Local kids in kindergarten through sixth grade have been learning the highlights of various subjects through engaging hands-on practices that are tailored to their interests for the past four weeks through the Summer Institute.

The Summer Institute is held annually by the Children’s Learning Center (CLC), an organization generally for the promotion of healthy learning to preschool students through the assistance and guidance of Shawnee State University (SSU)

Headteacher Amanda Hendrick explained that the summer institute runs four weeks and covers some of the exciting and fun aspects of learning that sometimes slips through the cracks of the regularly scheduled education year. This program is always just before the Shawnee State University Kids on Campus program, which is a similar program with a wider interest base for a larger audience.

The opportunity for more engaging lessons is important for young learners, because it gets them more interested in their education through hands-on activities and in a way that makes them want to learn.

The productivity of the program was highlighted this week when Derek Jones, SSU assistant professor of chemistry, worked with the children on a series of chemistry experiments and got them seeing the magic of science.

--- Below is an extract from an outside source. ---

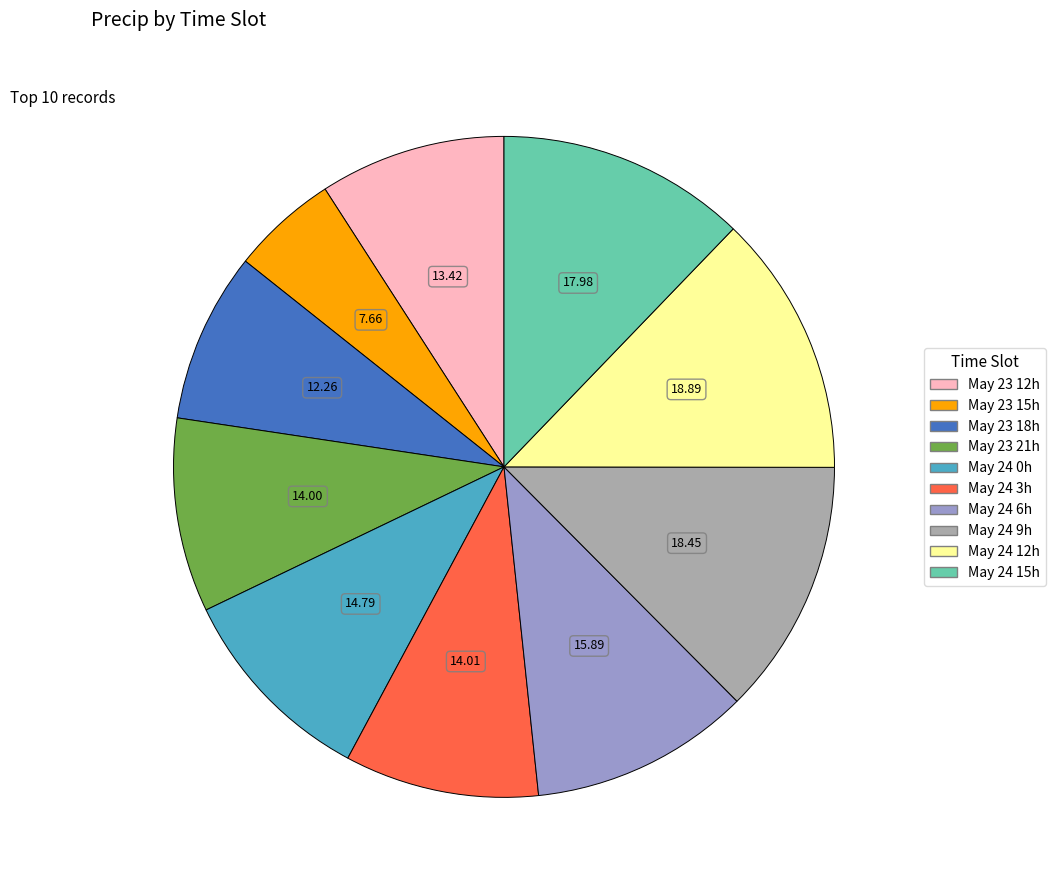

Is May 24 6h the majority of the pie?

No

“The kids were amazed, because understanding how science works is almost like magic to some of them,” Hendrick said. “Anytime I have an opportunity to get my kids interested in science, I jump at it. Derek Jones worked really well with kids of all ages understand what was going on and be excited by it. It was just great.”

There were many lessons for the kids to participate in, but both parties agreed the children were most excited to make homemade ice cream with liquid nitrogen.

“It is really important, especially for some of our more reluctant learners, to get the students in a lab setting and learning science at an earlier age, because it can be overwhelming and intimidating,” Hendrick said. “The younger these kids get to experience lessons in a lab, the easier they fit into the setting later on.”

Jones said this was the first time he has worked with local kids, but looks forward to doing something like it again.

“It was a great experience for everyone, including myself,” Jones said. “Anytime you can get kids interested in science is a good thing.”